Repeat exactly, please, the opening lines of the data below, through and including the line where "left back paw: (411, 392)" sits.

Collected data:

<<<<

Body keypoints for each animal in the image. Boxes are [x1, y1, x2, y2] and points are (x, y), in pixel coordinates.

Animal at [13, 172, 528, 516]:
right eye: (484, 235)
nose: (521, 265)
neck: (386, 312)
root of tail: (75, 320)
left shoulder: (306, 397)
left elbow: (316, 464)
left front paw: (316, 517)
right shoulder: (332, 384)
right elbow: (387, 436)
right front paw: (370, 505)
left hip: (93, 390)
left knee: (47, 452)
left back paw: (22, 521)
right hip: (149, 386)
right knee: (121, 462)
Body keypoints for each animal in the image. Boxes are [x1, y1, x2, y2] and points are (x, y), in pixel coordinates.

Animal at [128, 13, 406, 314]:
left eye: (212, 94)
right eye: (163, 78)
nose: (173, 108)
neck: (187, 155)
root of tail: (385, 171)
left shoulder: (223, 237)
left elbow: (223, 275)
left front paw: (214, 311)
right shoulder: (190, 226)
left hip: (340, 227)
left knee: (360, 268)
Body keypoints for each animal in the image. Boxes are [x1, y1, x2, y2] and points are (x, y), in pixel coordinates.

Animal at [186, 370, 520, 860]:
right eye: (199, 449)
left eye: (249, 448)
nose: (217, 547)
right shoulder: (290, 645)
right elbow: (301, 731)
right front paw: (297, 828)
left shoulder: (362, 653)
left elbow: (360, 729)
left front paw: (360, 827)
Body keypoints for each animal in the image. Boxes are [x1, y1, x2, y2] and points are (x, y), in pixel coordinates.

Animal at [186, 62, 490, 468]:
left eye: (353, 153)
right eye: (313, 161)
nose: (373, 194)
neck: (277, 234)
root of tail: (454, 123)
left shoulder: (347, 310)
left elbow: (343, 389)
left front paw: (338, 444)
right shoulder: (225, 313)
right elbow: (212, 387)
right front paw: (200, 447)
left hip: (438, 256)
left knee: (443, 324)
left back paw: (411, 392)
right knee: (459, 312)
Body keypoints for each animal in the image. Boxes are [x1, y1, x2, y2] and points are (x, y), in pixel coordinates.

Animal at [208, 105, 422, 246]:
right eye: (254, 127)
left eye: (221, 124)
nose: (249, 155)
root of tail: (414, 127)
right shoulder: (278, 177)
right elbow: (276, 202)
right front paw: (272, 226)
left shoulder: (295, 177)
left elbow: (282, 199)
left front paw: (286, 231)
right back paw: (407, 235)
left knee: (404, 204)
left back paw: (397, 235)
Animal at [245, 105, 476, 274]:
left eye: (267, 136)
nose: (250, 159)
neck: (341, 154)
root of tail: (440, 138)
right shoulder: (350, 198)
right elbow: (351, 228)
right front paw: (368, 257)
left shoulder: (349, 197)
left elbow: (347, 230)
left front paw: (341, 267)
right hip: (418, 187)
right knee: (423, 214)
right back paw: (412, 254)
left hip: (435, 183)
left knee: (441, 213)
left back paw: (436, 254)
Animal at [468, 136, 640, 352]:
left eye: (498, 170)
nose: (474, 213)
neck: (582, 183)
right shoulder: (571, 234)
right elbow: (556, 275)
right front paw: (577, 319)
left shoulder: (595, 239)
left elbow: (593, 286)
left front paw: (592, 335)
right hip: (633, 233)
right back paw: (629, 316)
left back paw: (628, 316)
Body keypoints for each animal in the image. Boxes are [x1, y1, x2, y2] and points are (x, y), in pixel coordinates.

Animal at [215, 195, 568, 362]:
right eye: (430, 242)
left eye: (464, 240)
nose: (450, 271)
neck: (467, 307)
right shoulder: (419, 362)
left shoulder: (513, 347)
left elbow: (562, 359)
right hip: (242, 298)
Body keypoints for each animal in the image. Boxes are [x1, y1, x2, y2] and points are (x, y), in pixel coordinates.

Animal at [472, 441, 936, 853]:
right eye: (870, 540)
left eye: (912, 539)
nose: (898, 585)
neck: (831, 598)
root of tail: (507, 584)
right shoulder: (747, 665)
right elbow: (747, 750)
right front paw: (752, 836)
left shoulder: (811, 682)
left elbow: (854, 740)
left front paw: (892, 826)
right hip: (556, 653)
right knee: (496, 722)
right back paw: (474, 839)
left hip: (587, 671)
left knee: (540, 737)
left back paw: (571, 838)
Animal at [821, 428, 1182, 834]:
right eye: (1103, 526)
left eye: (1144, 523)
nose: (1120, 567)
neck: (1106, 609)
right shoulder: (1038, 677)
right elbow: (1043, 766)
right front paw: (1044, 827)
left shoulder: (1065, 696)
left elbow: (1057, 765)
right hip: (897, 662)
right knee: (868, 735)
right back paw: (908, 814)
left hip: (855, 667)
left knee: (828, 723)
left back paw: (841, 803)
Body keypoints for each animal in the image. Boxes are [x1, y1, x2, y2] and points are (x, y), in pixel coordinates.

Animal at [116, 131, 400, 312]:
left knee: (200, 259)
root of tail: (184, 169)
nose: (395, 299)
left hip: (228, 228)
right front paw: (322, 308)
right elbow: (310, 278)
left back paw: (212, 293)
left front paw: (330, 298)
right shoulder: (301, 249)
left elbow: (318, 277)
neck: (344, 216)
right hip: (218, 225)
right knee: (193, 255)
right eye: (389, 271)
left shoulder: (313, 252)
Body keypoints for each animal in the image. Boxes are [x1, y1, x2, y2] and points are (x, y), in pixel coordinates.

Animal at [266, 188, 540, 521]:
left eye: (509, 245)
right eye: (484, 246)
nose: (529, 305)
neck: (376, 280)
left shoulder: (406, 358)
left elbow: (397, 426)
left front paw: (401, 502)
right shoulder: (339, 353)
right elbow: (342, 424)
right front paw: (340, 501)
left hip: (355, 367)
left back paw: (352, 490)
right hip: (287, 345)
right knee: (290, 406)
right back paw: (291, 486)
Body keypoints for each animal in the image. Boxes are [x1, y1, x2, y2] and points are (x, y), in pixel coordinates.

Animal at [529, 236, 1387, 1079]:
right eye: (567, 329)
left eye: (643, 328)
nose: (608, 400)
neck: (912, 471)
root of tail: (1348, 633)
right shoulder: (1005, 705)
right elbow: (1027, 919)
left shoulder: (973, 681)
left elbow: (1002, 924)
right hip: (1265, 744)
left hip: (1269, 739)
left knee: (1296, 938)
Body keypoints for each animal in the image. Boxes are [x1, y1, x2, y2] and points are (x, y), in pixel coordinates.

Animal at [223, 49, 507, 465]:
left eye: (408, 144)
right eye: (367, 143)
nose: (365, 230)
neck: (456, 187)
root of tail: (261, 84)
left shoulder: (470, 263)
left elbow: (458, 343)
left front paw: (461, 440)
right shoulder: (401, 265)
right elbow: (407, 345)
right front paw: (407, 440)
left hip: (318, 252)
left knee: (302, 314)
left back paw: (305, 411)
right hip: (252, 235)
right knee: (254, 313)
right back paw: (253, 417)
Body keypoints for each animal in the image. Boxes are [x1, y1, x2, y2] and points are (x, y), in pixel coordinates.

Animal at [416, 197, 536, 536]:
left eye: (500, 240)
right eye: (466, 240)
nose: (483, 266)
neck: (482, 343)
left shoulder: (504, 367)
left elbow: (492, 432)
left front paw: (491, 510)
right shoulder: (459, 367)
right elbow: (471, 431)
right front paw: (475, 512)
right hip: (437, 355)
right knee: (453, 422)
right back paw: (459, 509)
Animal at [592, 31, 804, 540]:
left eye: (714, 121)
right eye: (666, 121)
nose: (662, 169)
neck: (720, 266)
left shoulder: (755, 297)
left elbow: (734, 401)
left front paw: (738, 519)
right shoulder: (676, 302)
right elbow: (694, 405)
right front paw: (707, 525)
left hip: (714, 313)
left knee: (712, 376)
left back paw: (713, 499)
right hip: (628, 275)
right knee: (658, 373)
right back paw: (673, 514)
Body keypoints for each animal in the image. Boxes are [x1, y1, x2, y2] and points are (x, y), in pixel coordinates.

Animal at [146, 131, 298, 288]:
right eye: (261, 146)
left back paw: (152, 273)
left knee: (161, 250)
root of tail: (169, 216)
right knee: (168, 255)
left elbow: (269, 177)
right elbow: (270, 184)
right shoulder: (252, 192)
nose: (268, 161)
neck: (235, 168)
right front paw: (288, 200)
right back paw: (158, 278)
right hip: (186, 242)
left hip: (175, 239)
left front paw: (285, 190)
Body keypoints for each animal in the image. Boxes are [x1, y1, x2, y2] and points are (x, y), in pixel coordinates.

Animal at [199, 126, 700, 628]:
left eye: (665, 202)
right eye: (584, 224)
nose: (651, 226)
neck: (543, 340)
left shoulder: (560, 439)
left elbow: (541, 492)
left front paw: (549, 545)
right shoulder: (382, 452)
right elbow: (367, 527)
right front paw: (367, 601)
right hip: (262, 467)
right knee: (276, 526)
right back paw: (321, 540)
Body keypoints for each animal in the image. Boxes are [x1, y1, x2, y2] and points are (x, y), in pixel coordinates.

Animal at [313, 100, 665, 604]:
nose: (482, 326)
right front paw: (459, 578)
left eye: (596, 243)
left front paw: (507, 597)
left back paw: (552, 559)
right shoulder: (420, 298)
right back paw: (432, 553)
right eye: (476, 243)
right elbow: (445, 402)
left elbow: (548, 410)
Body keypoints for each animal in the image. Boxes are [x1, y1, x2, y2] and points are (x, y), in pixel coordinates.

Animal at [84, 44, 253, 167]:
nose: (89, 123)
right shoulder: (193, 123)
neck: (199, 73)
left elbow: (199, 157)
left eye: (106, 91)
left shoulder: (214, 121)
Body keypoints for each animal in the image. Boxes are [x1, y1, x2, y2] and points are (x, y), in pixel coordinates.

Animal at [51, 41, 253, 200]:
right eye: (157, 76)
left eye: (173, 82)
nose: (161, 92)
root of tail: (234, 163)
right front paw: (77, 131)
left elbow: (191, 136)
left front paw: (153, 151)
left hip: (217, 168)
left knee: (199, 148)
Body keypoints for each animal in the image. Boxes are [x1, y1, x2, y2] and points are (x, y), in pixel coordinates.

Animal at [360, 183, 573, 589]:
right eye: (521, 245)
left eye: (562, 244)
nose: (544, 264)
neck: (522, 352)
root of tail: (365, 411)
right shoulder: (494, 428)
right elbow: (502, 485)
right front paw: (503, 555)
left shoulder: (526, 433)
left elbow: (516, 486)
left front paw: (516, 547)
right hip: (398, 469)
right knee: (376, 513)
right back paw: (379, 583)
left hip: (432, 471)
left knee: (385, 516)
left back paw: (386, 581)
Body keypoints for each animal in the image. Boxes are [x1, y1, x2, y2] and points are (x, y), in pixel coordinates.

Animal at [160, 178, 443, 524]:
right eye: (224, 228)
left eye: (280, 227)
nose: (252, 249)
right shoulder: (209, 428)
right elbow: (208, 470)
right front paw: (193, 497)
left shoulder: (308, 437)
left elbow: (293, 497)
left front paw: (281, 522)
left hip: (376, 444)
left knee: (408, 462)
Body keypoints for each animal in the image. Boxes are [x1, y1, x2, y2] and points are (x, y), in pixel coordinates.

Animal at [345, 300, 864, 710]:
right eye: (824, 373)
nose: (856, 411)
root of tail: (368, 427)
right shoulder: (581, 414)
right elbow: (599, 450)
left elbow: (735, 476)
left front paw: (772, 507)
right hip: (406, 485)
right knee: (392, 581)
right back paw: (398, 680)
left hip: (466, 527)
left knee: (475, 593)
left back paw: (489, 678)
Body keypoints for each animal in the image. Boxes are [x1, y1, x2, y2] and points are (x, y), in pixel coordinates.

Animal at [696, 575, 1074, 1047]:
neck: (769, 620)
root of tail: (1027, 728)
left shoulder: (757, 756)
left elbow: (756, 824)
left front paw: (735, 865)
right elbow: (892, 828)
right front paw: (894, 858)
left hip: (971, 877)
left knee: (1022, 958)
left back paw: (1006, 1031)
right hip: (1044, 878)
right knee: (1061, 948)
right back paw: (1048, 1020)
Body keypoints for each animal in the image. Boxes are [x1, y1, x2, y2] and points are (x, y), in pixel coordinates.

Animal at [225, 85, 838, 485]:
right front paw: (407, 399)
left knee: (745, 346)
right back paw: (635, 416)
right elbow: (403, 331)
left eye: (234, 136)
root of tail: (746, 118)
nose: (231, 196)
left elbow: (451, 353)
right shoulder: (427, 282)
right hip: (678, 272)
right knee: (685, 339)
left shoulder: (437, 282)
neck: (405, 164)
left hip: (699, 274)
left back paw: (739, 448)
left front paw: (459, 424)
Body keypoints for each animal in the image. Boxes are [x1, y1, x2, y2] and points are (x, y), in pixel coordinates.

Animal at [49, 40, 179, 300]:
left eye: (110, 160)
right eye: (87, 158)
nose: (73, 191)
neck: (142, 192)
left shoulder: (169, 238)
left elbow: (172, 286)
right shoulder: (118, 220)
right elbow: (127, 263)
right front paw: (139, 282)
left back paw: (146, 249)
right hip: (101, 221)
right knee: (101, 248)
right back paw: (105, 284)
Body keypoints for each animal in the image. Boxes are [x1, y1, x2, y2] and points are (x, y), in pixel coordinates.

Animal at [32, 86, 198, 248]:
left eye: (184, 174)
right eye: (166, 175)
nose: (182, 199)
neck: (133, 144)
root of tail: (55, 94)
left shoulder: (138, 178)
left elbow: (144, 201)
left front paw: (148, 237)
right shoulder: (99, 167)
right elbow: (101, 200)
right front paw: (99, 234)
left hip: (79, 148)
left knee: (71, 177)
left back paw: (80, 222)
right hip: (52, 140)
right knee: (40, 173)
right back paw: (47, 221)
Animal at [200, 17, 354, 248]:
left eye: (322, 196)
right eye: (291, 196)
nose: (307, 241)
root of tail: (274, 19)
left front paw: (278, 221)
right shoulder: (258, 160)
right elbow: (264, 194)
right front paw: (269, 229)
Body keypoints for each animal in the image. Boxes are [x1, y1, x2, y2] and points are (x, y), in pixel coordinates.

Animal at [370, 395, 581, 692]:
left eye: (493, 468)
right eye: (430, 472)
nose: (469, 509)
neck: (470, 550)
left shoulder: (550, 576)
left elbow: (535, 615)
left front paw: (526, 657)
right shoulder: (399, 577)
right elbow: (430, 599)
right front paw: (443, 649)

>>>>

**Solution**
Body keypoints for each animal in the image. Boxes are [x1, y1, x2, y2] and points are (x, y), in pixel coordinates.

Animal at [13, 172, 528, 516]:
right eye: (484, 235)
nose: (521, 265)
neck: (386, 312)
root of tail: (75, 320)
left shoulder: (306, 397)
left elbow: (316, 464)
left front paw: (316, 517)
right shoulder: (332, 384)
right elbow: (387, 436)
right front paw: (370, 505)
left hip: (93, 390)
left knee: (47, 452)
left back paw: (22, 521)
right hip: (149, 386)
right knee: (121, 462)
Body keypoints for each animal in the image. Boxes are [x1, y1, x2, y2] and points are (x, y), in pixel coordinates.

Animal at [128, 13, 406, 314]:
left eye: (212, 94)
right eye: (163, 78)
nose: (173, 108)
neck: (187, 155)
root of tail: (385, 171)
left shoulder: (223, 237)
left elbow: (223, 275)
left front paw: (214, 311)
right shoulder: (190, 226)
left hip: (340, 227)
left knee: (360, 268)
Body keypoints for each animal in the image. Boxes are [x1, y1, x2, y2] and points are (x, y), in pixel coordinates.

Animal at [186, 370, 520, 860]:
right eye: (199, 449)
left eye: (249, 448)
nose: (217, 547)
right shoulder: (290, 645)
right elbow: (301, 731)
right front paw: (297, 828)
left shoulder: (362, 653)
left elbow: (360, 729)
left front paw: (360, 827)
Body keypoints for each animal in the image. Boxes are [x1, y1, x2, y2] and points are (x, y), in pixel coordinates.

Animal at [186, 62, 490, 468]:
left eye: (353, 153)
right eye: (313, 161)
nose: (373, 194)
neck: (277, 234)
root of tail: (454, 123)
left shoulder: (347, 310)
left elbow: (343, 389)
left front paw: (338, 444)
right shoulder: (225, 313)
right elbow: (212, 387)
right front paw: (200, 447)
left hip: (438, 256)
left knee: (443, 324)
left back paw: (411, 392)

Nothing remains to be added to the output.